[ASSIGNMENT]
Pick out every line in the rows below that contains the word "value". Case matters.

[RECORDS FOR THE EXERCISE]
[Start of section]

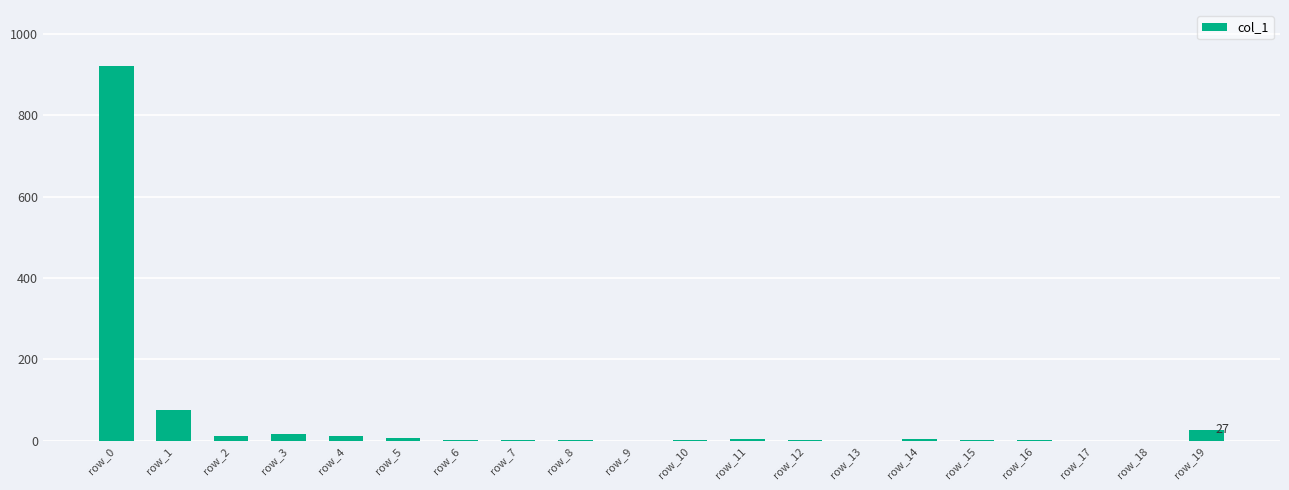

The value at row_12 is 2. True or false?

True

[End of section]
[Start of section]

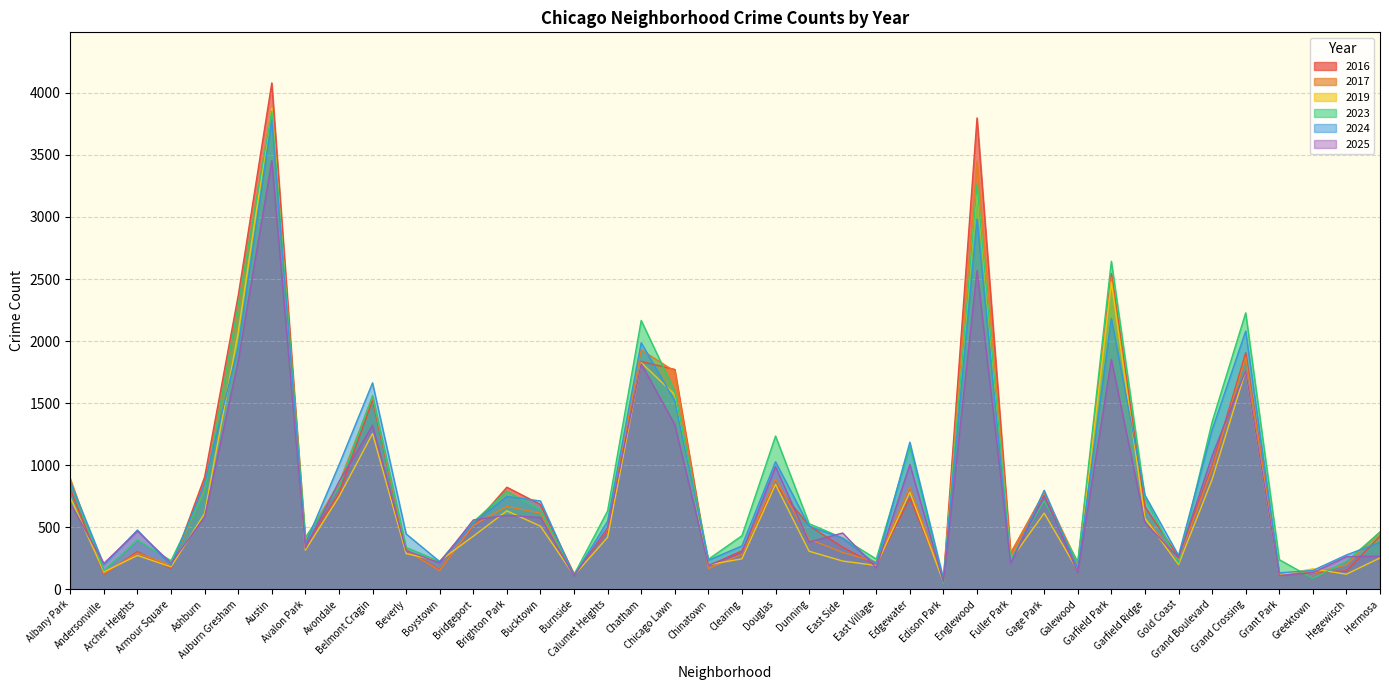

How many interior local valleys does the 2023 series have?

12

[End of section]
[Start of section]

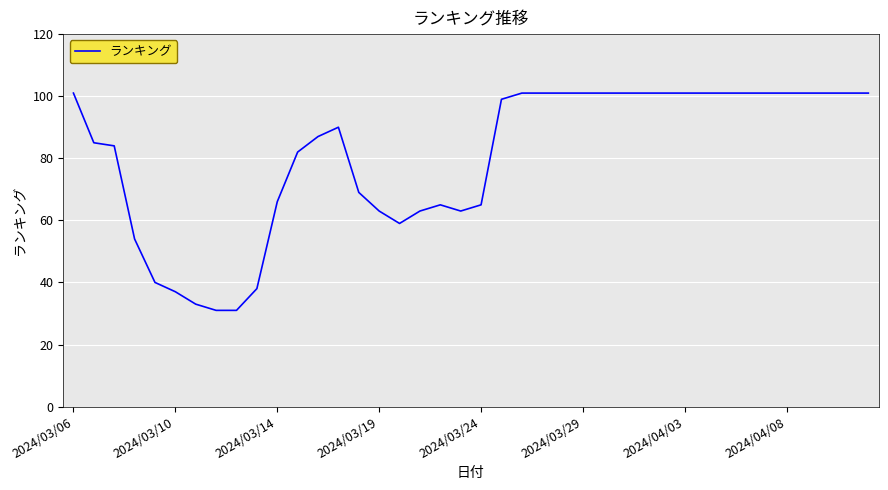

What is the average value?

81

[End of section]

[ANSWER SPACE]
The value at row_12 is 2. True or false?
What is the average value?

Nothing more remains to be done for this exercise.